America was riper than anywhere else for the railroad. It gave Americans "the confidence to expand and take in land far in excess of what any European nation or ancient civilization had been able successfully to control," as historian Sarah Gordon points out. The railroad promised Americans "that towns, cities, and industries could be put down anywhere as long as they were tied to the rest of the Union by rail."
Between 1830 and 1850, American engineers invented the swiveling truck. With it placed under the front end of a locomotive, the engine could run around curves of almost any radius. It was in use in 1831 on the Mohawk and Hudson Railroad. There was nothing like it in England. So too equalizing beams or levers, by means of which the weight of the engine was borne by three of the four driving-wheels, which kept the train on rough tracks. Or the four-wheeled swiveling trucks, one under each end of a car, which let the freight or passenger cars follow the locomotives around the sharpest curves. Another American invention was the switchback, making it possible for the locomotives to chug their way up steep inclines.
Something else distinguished the American railway from its English parent. In America it was common practice to get the road open for traffic in the cheapest manner possible, and in the least possible time. The attitude was, It can be fixed up and improved later, and paid for with the earnings.
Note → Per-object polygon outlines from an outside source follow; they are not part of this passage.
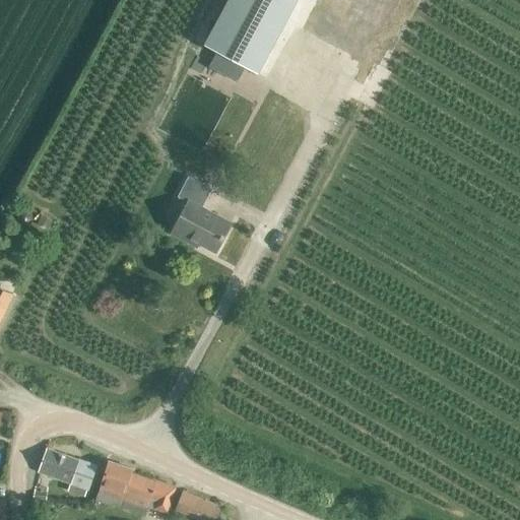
[(283,27),(298,0),(297,0),(229,0),(216,23),(204,45),(211,49),(218,52),(210,66),(210,67),(215,70),(219,71),(226,57),(246,67),(258,74),(283,27)]
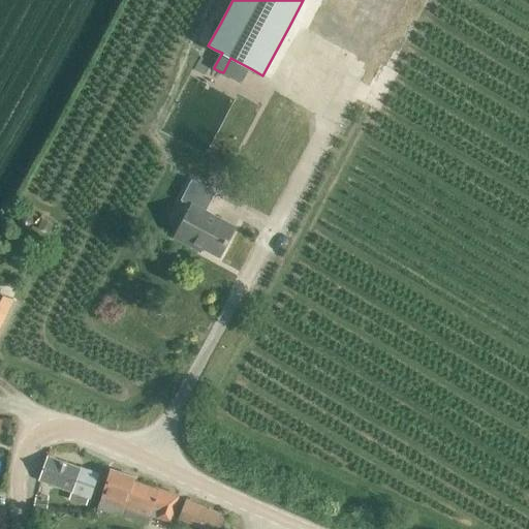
[(380,65),(411,0),(319,0),(306,29),(380,65)]
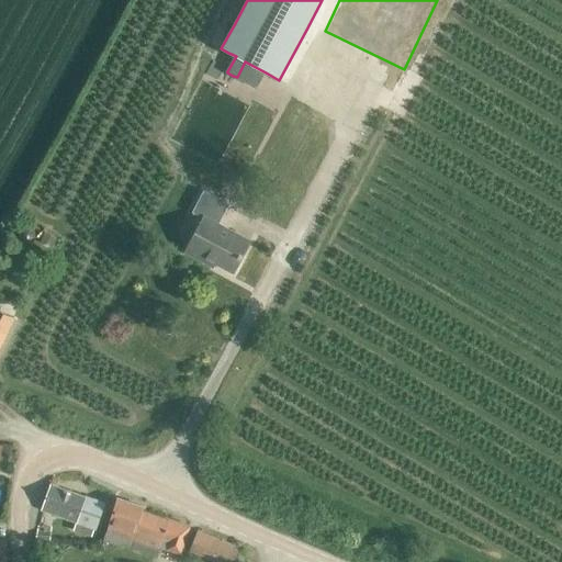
[(234,272),(250,242),(218,225),(229,204),(204,191),(192,212),(204,218),(186,253),(205,262),(208,259),(234,272)]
The wooden bridge and wooden trestle were invented by Leonardo da Vinci in the sixteenth century and put to use for railways by American engineers beginning in 1840. The Howe truss, invented by an American, used bolts, washers, nuts, and rods so that the shrinkage of new timber could be taken up. It had its parts connected in such a way that they were able to bear the heavy, concentrated weight of locomotives without crushing. Had the Howe truss bridges not tended to decay or burn up, they would still be in use today.
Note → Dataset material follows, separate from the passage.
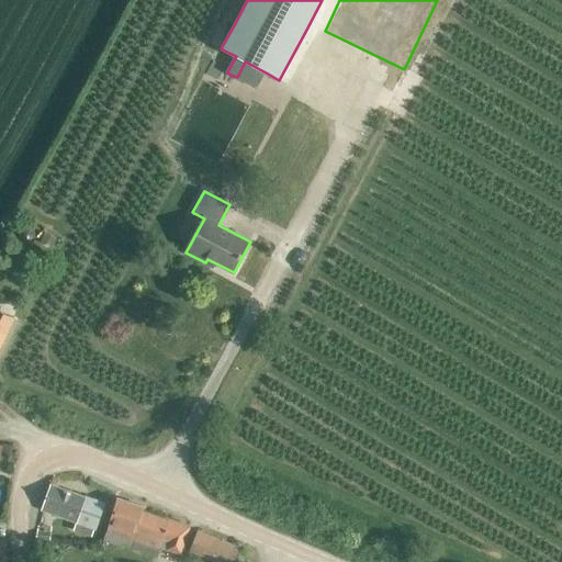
[(21,233),(19,238),(20,244),(25,247),(32,245),(34,239),(32,234),(26,231),(21,233)]
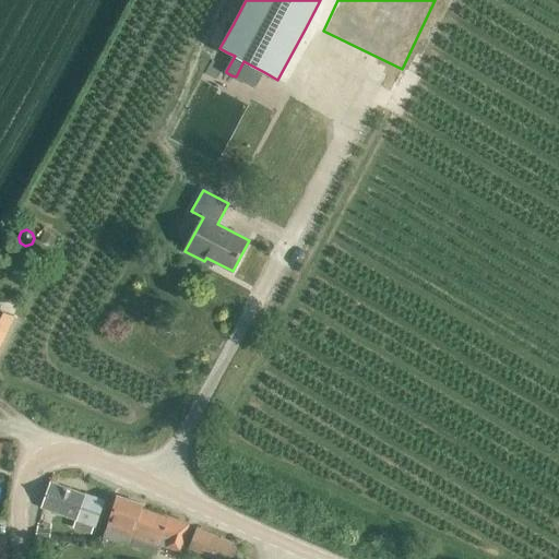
[(42,230),(37,240),(50,247),(56,237),(42,230)]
The railways made America. Everyone knew that. But there was much left to do. Henry V. Poor, editor of the American Railroad Journal, wrote a year before the Lincoln-Dodge meeting, "In a railroad to the Pacific we have a great national work, transcending, in its magnitude, and in its results, anything yet attempted by man. By its execution, we are to accomplish our appropriate mission, and a greater one than any yet fulfilled by any nation." The mission was, he summed up, to establish "our empire on the Pacific, where our civilization can take possession of the New Continent and confront the Old."
Obviously Dodge wasn't the only engineer who did surveying on the west side of the Missouri River. But he envisioned and convinced Lincoln that the transcontinental railroad should be on a road running almost straight out the forty-second parallel from Omaha, alongside the Platte Valley until it reached the Rocky Mountains and then over the mountains to meet the railroad coming east from California. With help from many others, Dodge and Lincoln inaugurated the greatest building project of the nineteenth century.